Elementary Students Issue Kindness Challenge

Fifth graders at Beverly's Shore Country Day School issued a schoolwide challenge to complete acts of kindness.

Fifth graders at Beverly’s Shore Country Day School called on their fellow students to join in the worldwide Great Kindness Challenge, one week devoted to performing as many acts of kindness as possible on campus and in the community. Using a checklist of 50 kind acts - such as reading to a younger child, making a new friend, or writing a thank-you note - students accept the challenge and prove that kindness is strength.

Created by the organization Kids for Peace, the Challenge runs January 25 - 29. Currently, well over 4,000,000 students in close to 7,000 schools all over the world have registered for this event. While Shore is already known as a kind and supportive community for families and children ages pre-k through ninth grade, participating in the challenge will make kindness a true focus in and around campus for the week.

Explains Lower School Dean of Students and fourth grade teacher Sean Melia, “Shore is a place that is oozing with kind acts. Slowing down to recognize them, or even notice them at all, can be hard. The Great Kindness Challenge is a great opportunity to do that.” Melia helped create the “Caught in the Act” program earlier this year to further underscore the importance of acts of kindness at Shore, and the school is known for its emphasis on compassion and giving back to the local community through initiatives such as a local day of service and holiday gift drive.

Kindness - the first value recognized in Shore’s unique Community Code - is more than a behavioral aspiration at the school. Studies show that the experience of kindness actually changes the brain. “The good feelings that we experience when being kind are produced by endorphins,” writes school psychology expert Lisa Currie. “They activate areas of the brain that are associated with pleasure, social connection, and trust. These feelings of joyfulness are proven to be contagious, encouraging more kind behavior (also known as altruism) by the giver and recipient.
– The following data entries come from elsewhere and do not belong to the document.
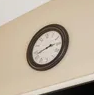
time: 2:42
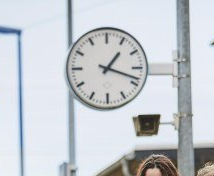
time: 1:18
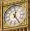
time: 12:24
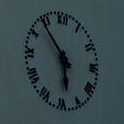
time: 5:53
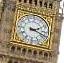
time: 2:18
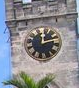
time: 12:12
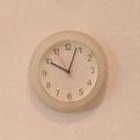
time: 10:03
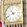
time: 10:41
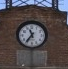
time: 11:36
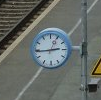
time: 2:44
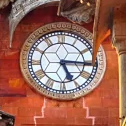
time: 5:15
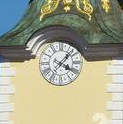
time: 4:07
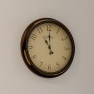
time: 11:00
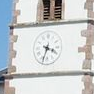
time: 3:33
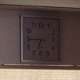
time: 6:44
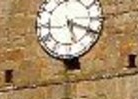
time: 5:18
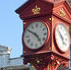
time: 4:50
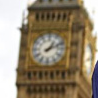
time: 1:11
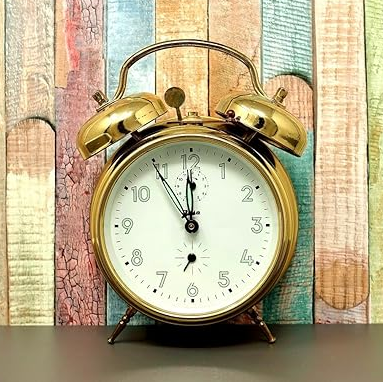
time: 11:54
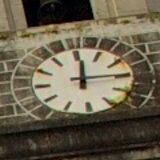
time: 12:14
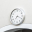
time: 7:18
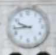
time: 9:43
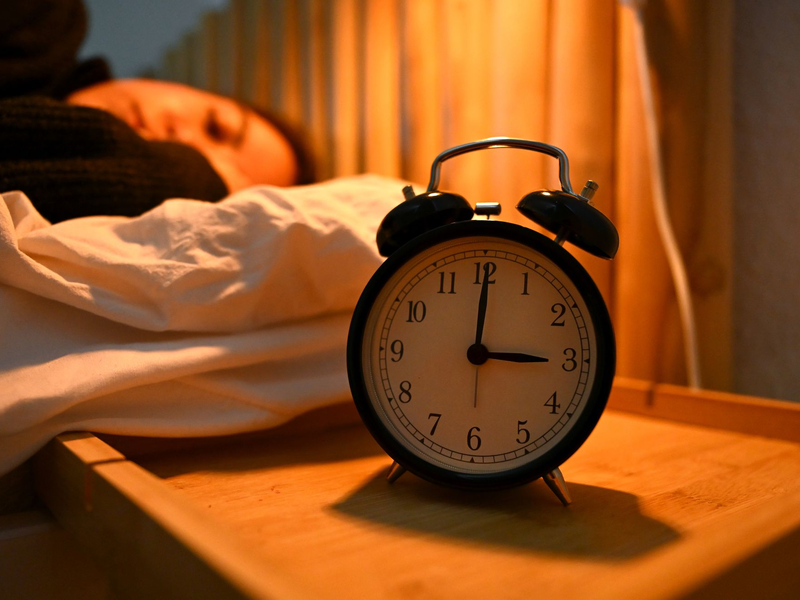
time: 3:00
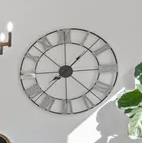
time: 8:07
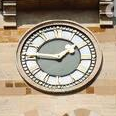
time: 1:46
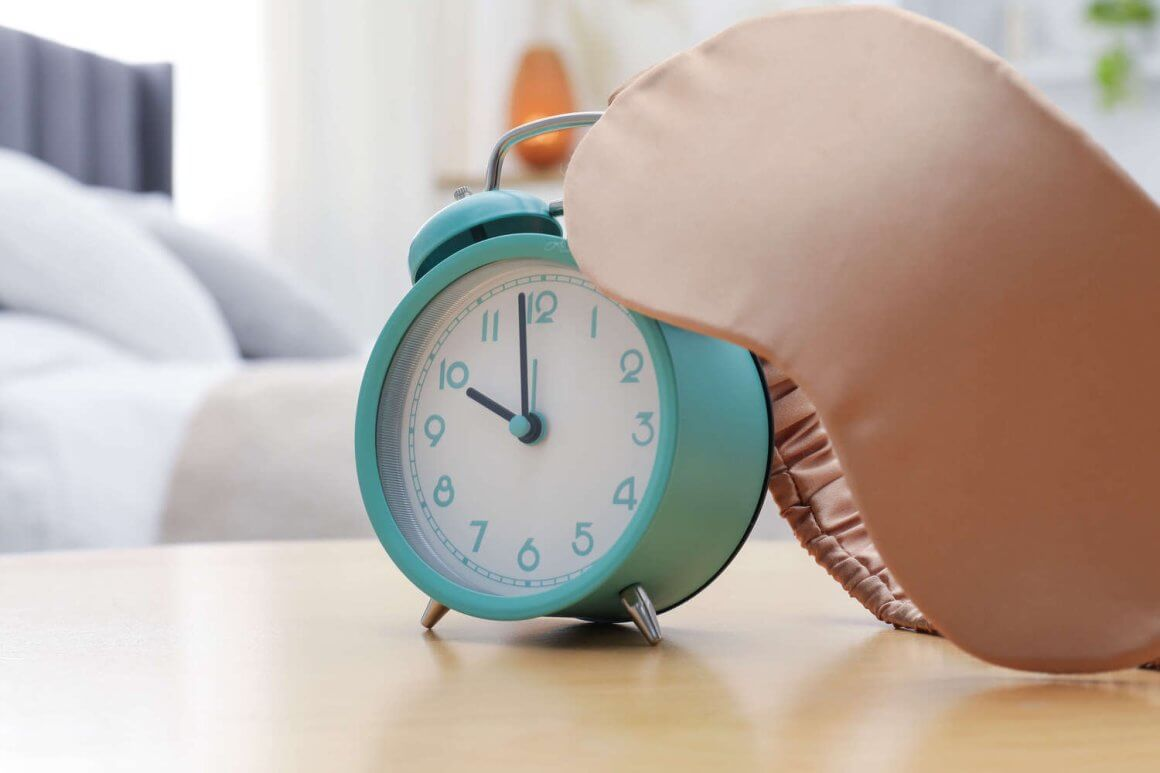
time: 9:59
Acts of kindness help us form connections with others which are reported to be a strong factor in increasing happiness.”

Kindness is critical in creating a sense of personal connectedness, ecouraging gratitude, and reducing stress - all important goals in building the kind of caring community that’s so characteristic of Shore’s culture.

According to Shore’s Lower School Head, Sara Knox, “In addition to completing acts of kindness from the checklist, we’re hoping that all homeroom classes will participate in a Door Decorating Challenge.”

Fifth graders will provide the parameters for this challenge, which asks each class to work together to come up with an idea for decorating their door with a kindness theme in mind. At the end of the week, they will assign superlative awards to each class. “It should be a lot of fun to work collaboratively and creatively on a project that includes all grade levels,” says Knox.